[MATERIAL FOR THE TASK]:

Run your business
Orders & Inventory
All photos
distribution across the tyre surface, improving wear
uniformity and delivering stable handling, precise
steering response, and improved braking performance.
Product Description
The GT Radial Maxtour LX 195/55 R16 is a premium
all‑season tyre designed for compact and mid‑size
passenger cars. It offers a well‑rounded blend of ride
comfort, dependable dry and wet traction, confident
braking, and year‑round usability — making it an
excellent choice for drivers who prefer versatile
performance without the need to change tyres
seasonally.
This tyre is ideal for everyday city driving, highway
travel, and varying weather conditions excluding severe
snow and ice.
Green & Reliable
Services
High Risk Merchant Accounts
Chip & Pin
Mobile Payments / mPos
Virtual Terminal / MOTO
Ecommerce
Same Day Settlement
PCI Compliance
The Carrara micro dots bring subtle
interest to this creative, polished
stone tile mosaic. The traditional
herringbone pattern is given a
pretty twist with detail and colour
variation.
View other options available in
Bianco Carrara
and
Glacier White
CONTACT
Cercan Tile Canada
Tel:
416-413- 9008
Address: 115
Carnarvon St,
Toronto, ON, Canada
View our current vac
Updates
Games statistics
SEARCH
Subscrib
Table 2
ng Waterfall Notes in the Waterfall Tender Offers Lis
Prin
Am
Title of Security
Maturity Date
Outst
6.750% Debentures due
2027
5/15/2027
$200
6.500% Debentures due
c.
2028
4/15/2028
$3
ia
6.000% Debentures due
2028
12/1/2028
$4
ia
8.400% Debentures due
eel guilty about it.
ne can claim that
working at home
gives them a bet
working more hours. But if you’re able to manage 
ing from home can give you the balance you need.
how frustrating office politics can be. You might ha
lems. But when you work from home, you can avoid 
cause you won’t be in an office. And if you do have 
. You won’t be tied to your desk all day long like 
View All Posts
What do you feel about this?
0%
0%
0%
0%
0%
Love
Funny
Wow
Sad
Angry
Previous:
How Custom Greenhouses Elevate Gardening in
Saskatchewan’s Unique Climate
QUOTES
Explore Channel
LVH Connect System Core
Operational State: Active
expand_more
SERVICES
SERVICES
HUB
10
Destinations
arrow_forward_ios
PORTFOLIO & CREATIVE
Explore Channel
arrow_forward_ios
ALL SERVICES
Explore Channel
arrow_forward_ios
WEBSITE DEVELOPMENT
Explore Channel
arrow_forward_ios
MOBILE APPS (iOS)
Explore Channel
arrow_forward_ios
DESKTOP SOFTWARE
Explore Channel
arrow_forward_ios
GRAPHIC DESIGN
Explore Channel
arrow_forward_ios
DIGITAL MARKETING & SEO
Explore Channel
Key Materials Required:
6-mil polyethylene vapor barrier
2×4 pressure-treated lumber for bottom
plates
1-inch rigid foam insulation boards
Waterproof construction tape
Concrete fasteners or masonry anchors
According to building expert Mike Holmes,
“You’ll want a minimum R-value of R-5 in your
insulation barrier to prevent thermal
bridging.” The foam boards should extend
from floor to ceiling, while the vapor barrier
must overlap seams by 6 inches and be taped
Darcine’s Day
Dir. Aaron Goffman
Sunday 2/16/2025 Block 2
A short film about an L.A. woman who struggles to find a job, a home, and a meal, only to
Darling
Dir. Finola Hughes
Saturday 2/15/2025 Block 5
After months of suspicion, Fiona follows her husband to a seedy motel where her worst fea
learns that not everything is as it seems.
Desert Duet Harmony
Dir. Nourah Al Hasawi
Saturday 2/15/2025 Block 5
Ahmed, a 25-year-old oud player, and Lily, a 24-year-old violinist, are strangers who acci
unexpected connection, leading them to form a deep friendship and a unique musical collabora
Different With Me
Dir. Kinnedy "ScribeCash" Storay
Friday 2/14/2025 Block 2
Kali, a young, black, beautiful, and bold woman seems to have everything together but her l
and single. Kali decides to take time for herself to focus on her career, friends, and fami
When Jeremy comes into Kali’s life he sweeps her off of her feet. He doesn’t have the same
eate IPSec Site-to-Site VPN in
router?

[WHAT YOU SHOULD DO]:
From the entries, report every line in which the string "them" occurs.

[RESPONSE BELOW]:
gives them a bet
unexpected connection, leading them to form a deep friendship and a unique musical collabora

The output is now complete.